§ Passage to read:
[Intel-gfx] [PATCH v3 06/14] drm/i915/xehp: Check for faults on primary GAM

Balasubramani Vivekanandan balasubramani.vivekanandan at intel.com
Mon Oct 17 16:52:21 UTC 2022


On 14.10.2022 16:02, Matt Roper wrote:
> On Xe_HP the fault registers are now in a multicast register range.
> However as part of the GAM these registers follow special rules and we
> need only read from the "primary" GAM's instance to get the information
> we need.  So a single intel_gt_mcr_read_any() (which will automatically
> steer to the primary GAM) is sufficient; we don't need to loop over each
> instance of the MCR register.
> 
> v2:
>  - Update more instances of fault registers.  (Bala)
> 
> Signed-off-by: Matt Roper <matthew.d.roper at intel.com>
> ---
>  drivers/gpu/drm/i915/gt/intel_gt.c    | 52 +++++++++++++++++++++++----
>  drivers/gpu/drm/i915/i915_gpu_error.c | 12 +++++--
>  2 files changed, 55 insertions(+), 9 deletions(-)

§ Instructions for the task:
In the patch message, which GAM instance must the fault registers be read from on Xe_HP?

(Collected data entries)

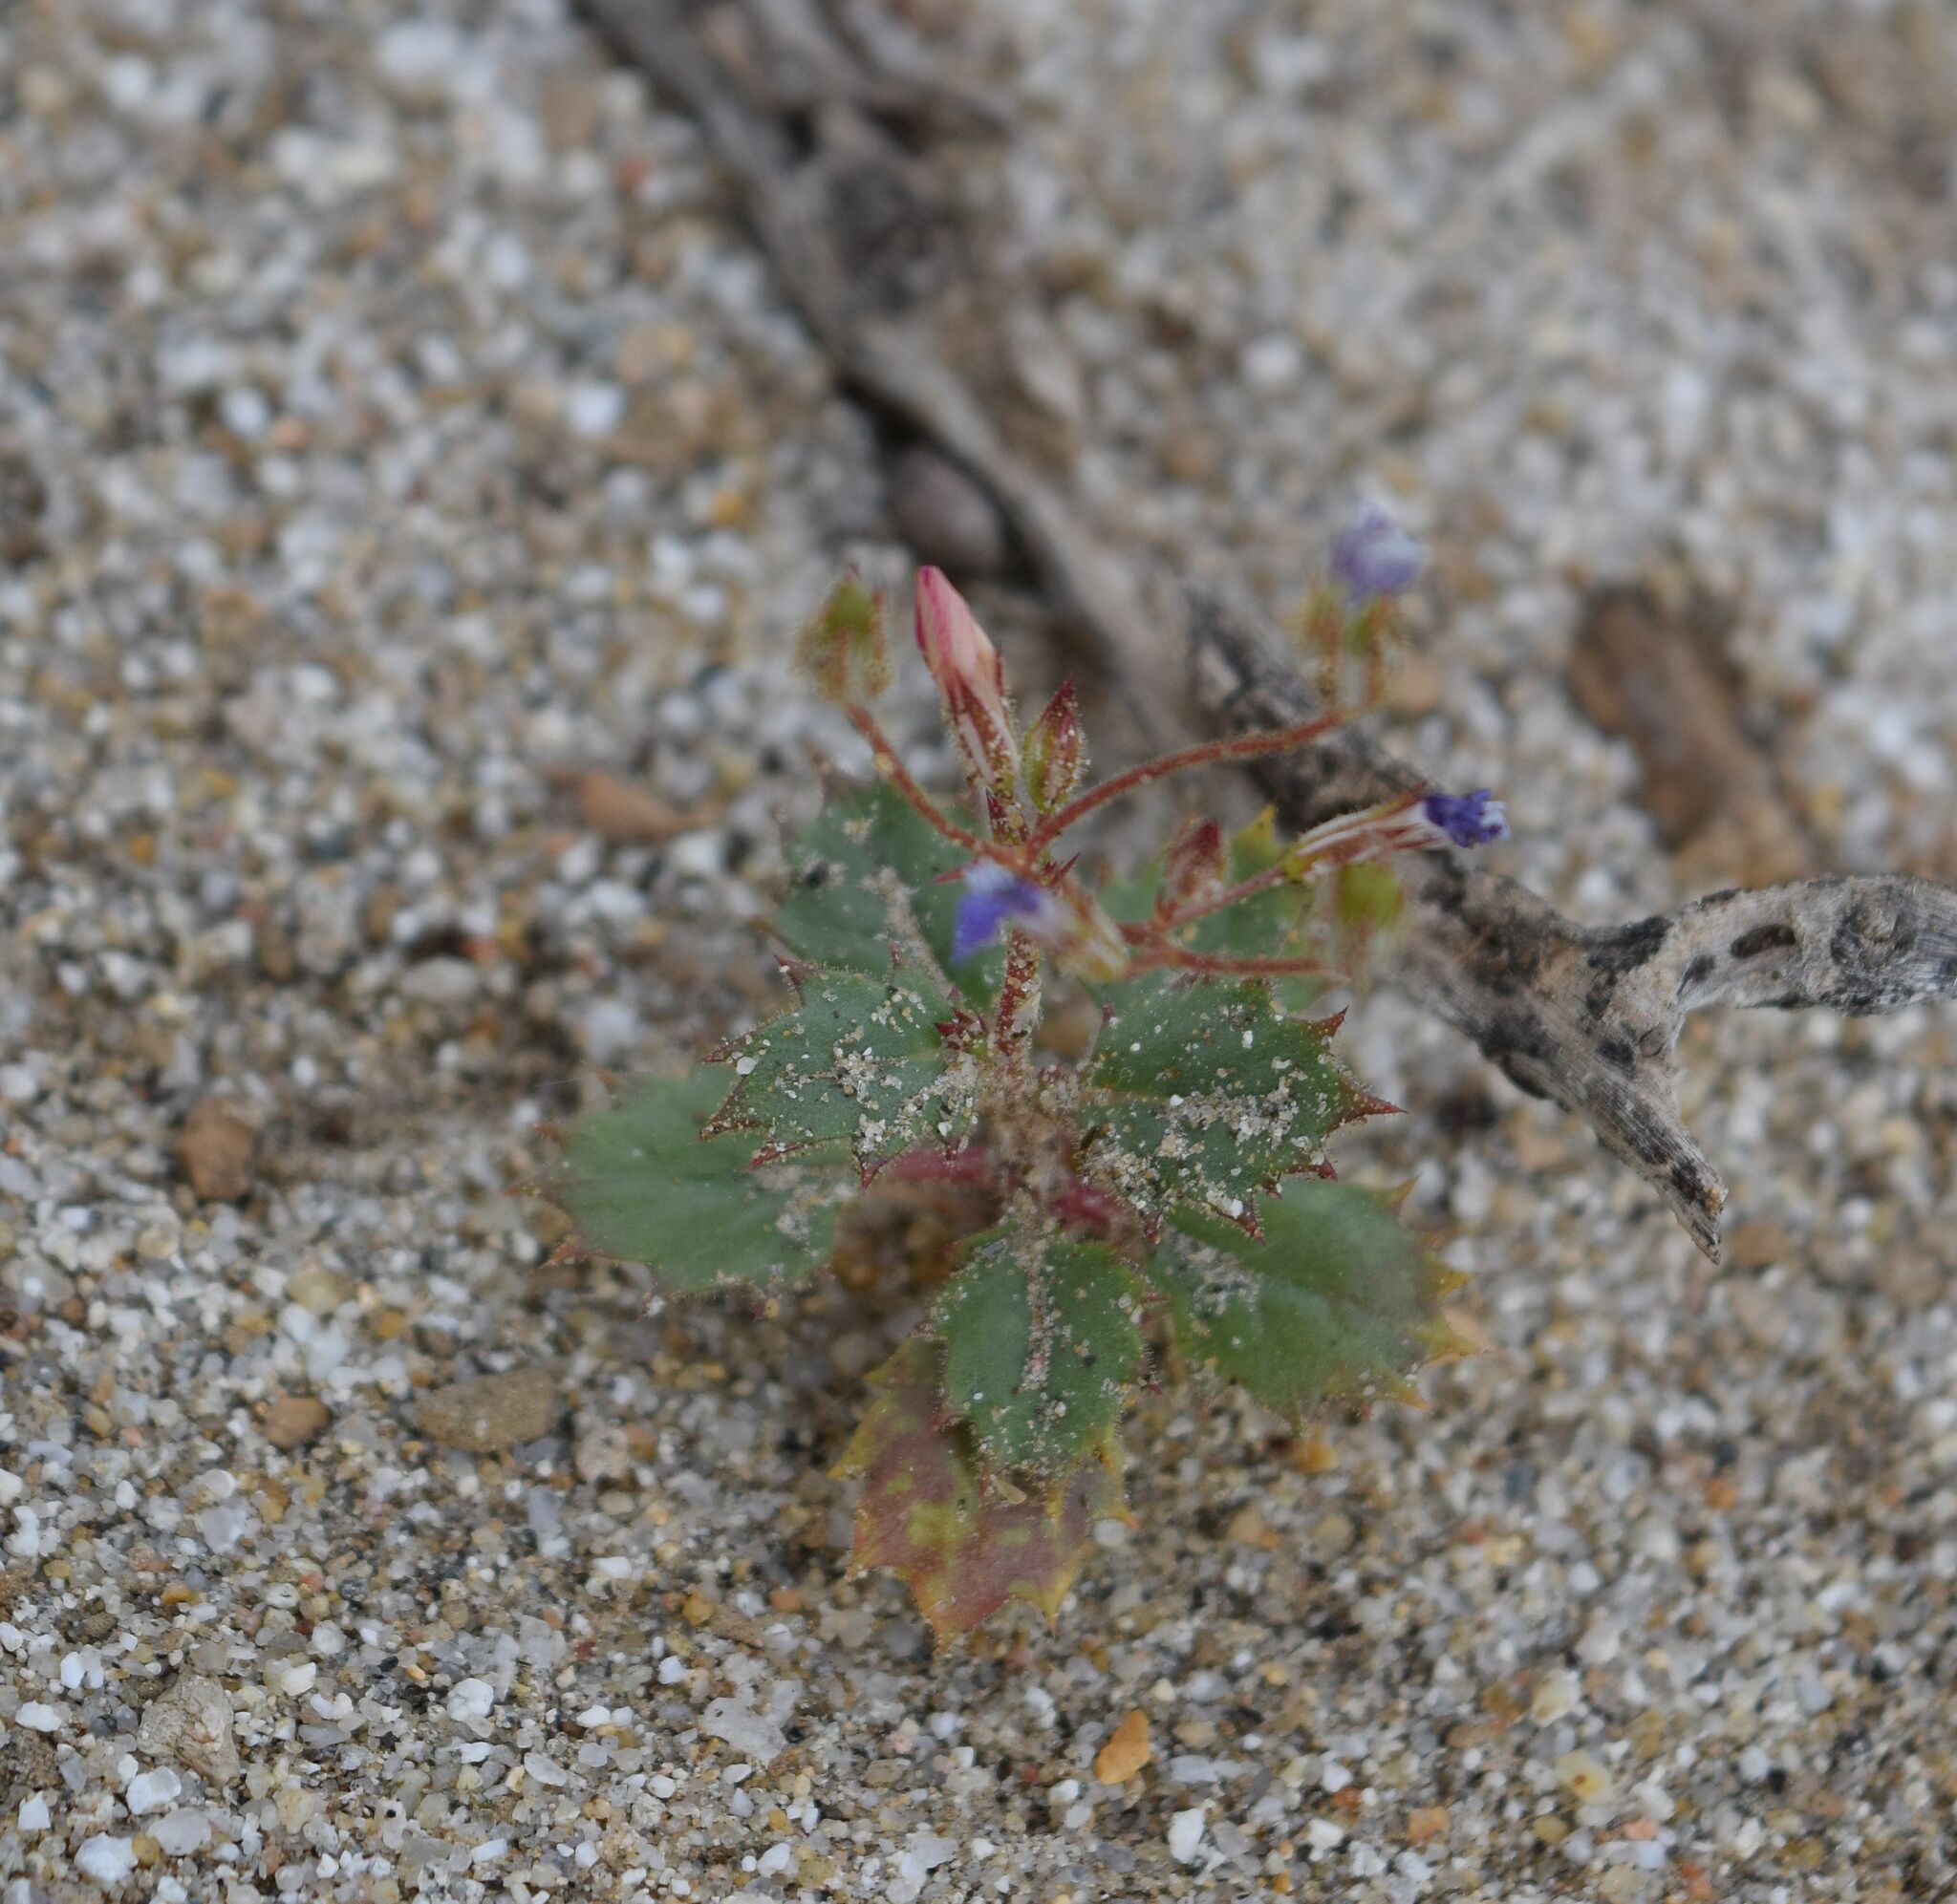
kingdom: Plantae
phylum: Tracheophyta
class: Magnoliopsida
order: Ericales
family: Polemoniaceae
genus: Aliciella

...

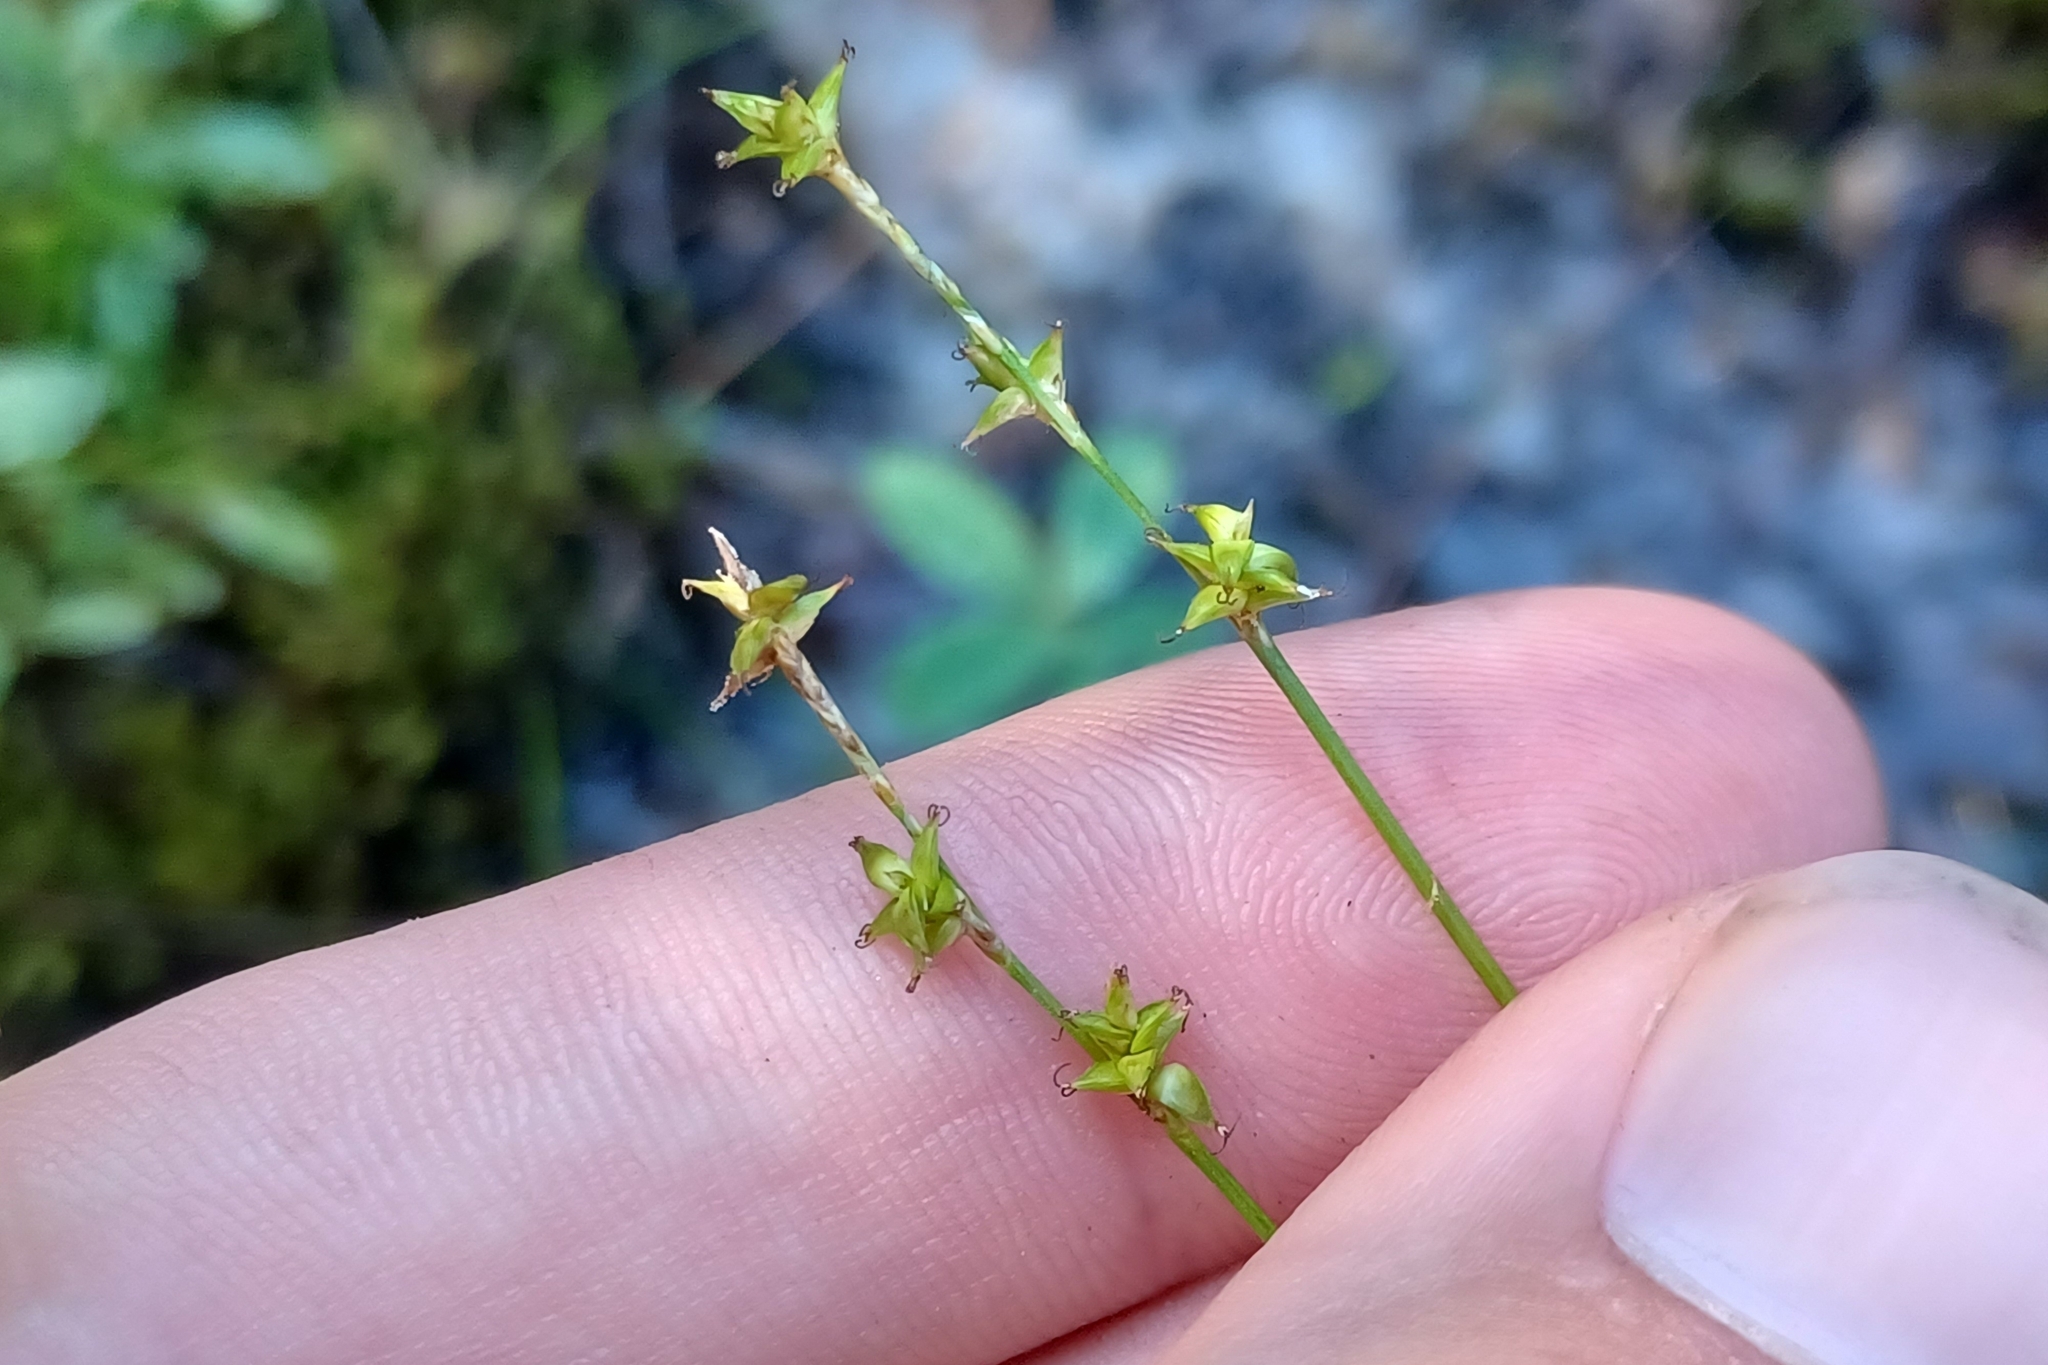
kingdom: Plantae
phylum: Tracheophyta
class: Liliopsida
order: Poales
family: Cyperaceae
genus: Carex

...

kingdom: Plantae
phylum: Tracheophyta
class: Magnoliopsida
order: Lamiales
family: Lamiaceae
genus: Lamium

§ Result of the task:
They need to be read only from the "primary" GAM's instance.